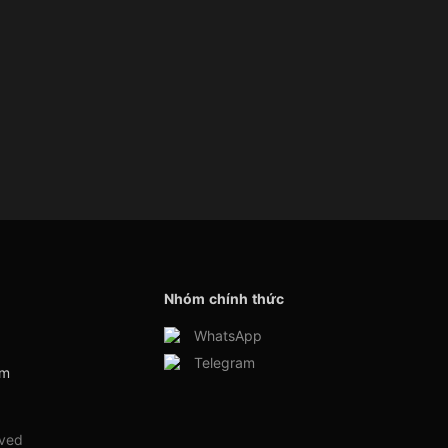
Nhóm chính thức
WhatsApp
Telegram
am
rved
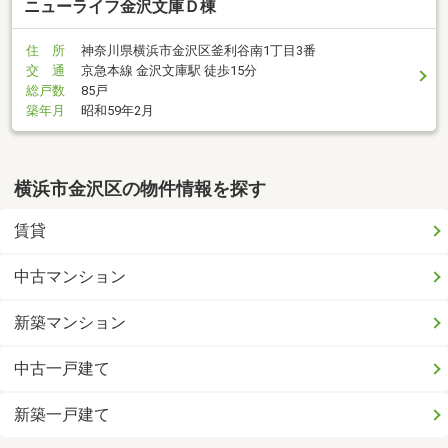
ニューライフ金沢文庫Ｄ棟
住 所
神奈川県横浜市金沢区釜利谷南1丁目3番
交 通
京急本線 金沢文庫駅 徒歩15分
総戸数
85戸
築年月
昭和59年2月
横浜市金沢区の物件情報を探す
賃貸
中古マンション
新築マンション
中古一戸建て
新築一戸建て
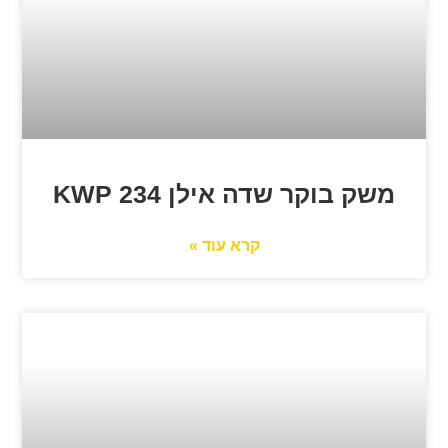
משק בוקר שדה אילן 234 KWP
קרא עוד »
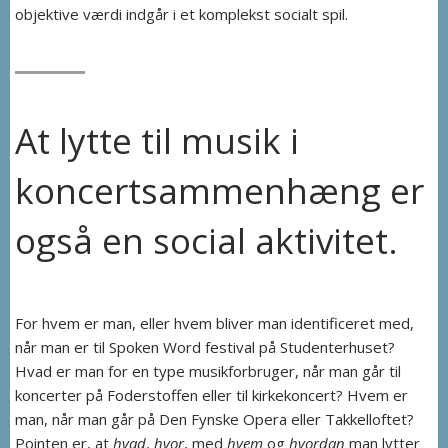
objektive værdi indgår i et komplekst socialt spil.
At lytte til musik i
koncertsammenhæng er
også en social aktivitet.
For hvem er man, eller hvem bliver man identificeret med,
når man er til Spoken Word festival på Studenterhuset?
Hvad er man for en type musikforbruger, når man går til
koncerter på Foderstoffen eller til kirkekoncert? Hvem er
man, når man går på Den Fynske Opera eller Takkelloftet?
Pointen er, at
hvad
,
hvor
, med
hvem
og
hvordan
man lytter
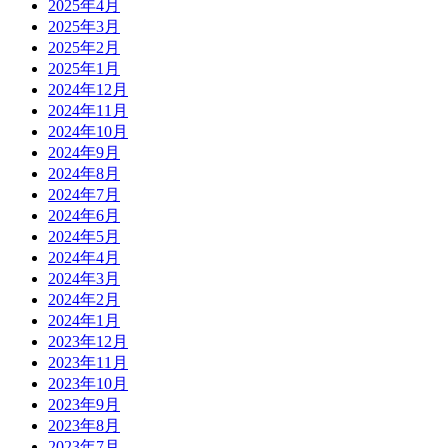
2025年4月
2025年3月
2025年2月
2025年1月
2024年12月
2024年11月
2024年10月
2024年9月
2024年8月
2024年7月
2024年6月
2024年5月
2024年4月
2024年3月
2024年2月
2024年1月
2023年12月
2023年11月
2023年10月
2023年9月
2023年8月
2023年7月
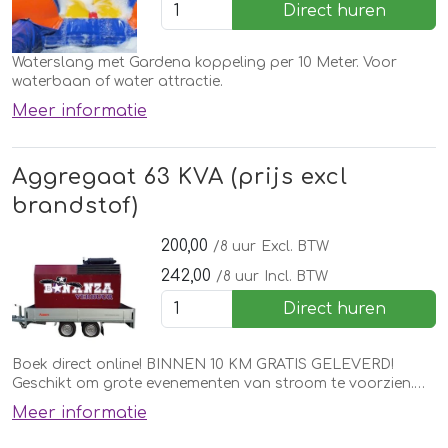
Direct huren
Waterslang met Gardena koppeling per 10 Meter. Voor
waterbaan of water attractie.
Meer informatie
Aggregaat 63 KVA (prijs excl
brandstof)
200,00
/8 uur
Excl. BTW
242,00
/8 uur
Incl. BTW
Direct huren
Boek direct online! BINNEN 10 KM GRATIS GELEVERD!
Geschikt om grote evenementen van stroom te voorzien.
Geluidsgedempte aggregaat.
Meer informatie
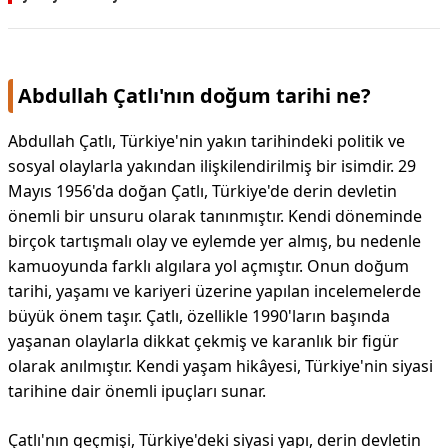
Abdullah Çatlı'nın doğum tarihi ne?
Abdullah Çatlı, Türkiye'nin yakın tarihindeki politik ve
sosyal olaylarla yakından ilişkilendirilmiş bir isimdir. 29
Mayıs 1956'da doğan Çatlı, Türkiye'de derin devletin
önemli bir unsuru olarak tanınmıştır. Kendi döneminde
birçok tartışmalı olay ve eylemde yer almış, bu nedenle
kamuoyunda farklı algılara yol açmıştır. Onun doğum
tarihi, yaşamı ve kariyeri üzerine yapılan incelemelerde
büyük önem taşır. Çatlı, özellikle 1990'ların başında
yaşanan olaylarla dikkat çekmiş ve karanlık bir figür
olarak anılmıştır. Kendi yaşam hikâyesi, Türkiye'nin siyasi
tarihine dair önemli ipuçları sunar.
Çatlı'nın geçmişi, Türkiye'deki siyasi yapı, derin devletin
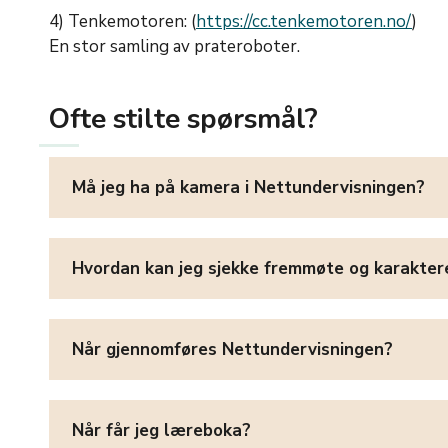
4) Tenkemotoren: (
https://cc.tenkemotoren.no/
)
En stor samling av prateroboter.
Ofte stilte spørsmål?
Må jeg ha på kamera i Nettundervisningen?
Hvordan kan jeg sjekke fremmøte og karakte
Når gjennomføres Nettundervisningen?
Når får jeg læreboka?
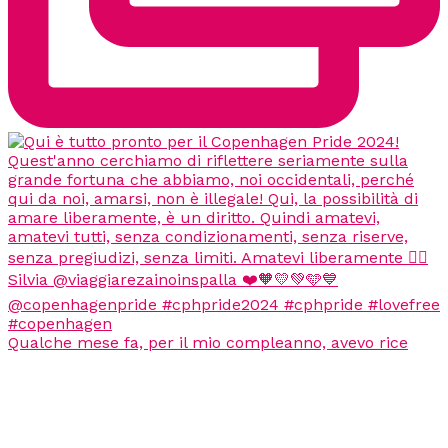
Qualche mese fa, per il mio compleanno, avevo rice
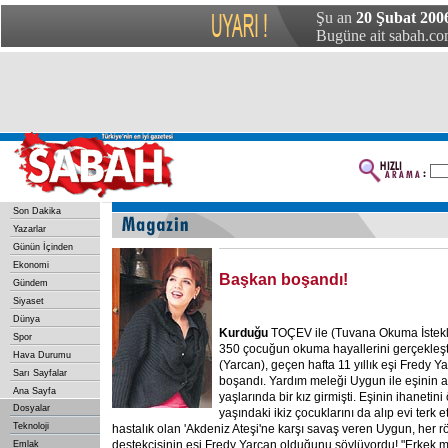
Şu an
20 Şubat 2006
Bugüne ait sabah.com
Son Dakika
Yazarlar
Günün İçinden
Ekonomi
Başkan boşandı!
Gündem
Siyaset
Dünya
Kurduğu
TOÇEV ile (Tuvana Okuma İstekli
Spor
350 çocuğun okuma hayallerini gerçekleş
Hava Durumu
(Yarcan), geçen hafta 11 yıllık eşi Fredy 
Sarı Sayfalar
boşandı. Yardım meleği Uygun ile eşinin 
Ana Sayfa
yaşlarında bir kız girmişti. Eşinin ihaneti
Dosyalar
yaşındaki ikiz çocuklarını da alıp evi terk e
Teknoloji
hastalık olan 'Akdeniz Ateşi'ne karşı savaş veren Uygun, her 
destekçisinin eşi Fredy Yarcan olduğunu söylüyordu! "Erkek m
Emlak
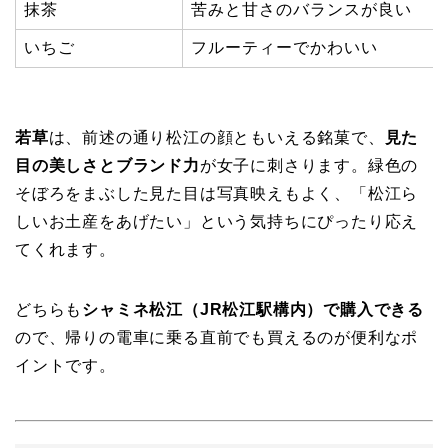
抹茶
苦みと甘さのバランスが良い
いちご
フルーティーでかわいい
若草
は、前述の通り松江の顔ともいえる銘菓で、
見た
目の美しさとブランド力
が女子に刺さります。緑色の
そぼろをまぶした見た目は写真映えもよく、「松江ら
しいお土産をあげたい」という気持ちにぴったり応え
てくれます。
どちらも
シャミネ松江（JR松江駅構内）で購入できる
ので、帰りの電車に乗る直前でも買えるのが便利なポ
イントです。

○ ○ ○ ○

ABOUT THIS TASK
Identify every line of the data above that contains the string "Kendi", and copy each of those lines. Case counts.

THE COMPLETED TASK
önemli bir unsuru olarak tanınmıştır. Kendi döneminde
olarak anılmıştır. Kendi yaşam hikâyesi, Türkiye'nin siyasi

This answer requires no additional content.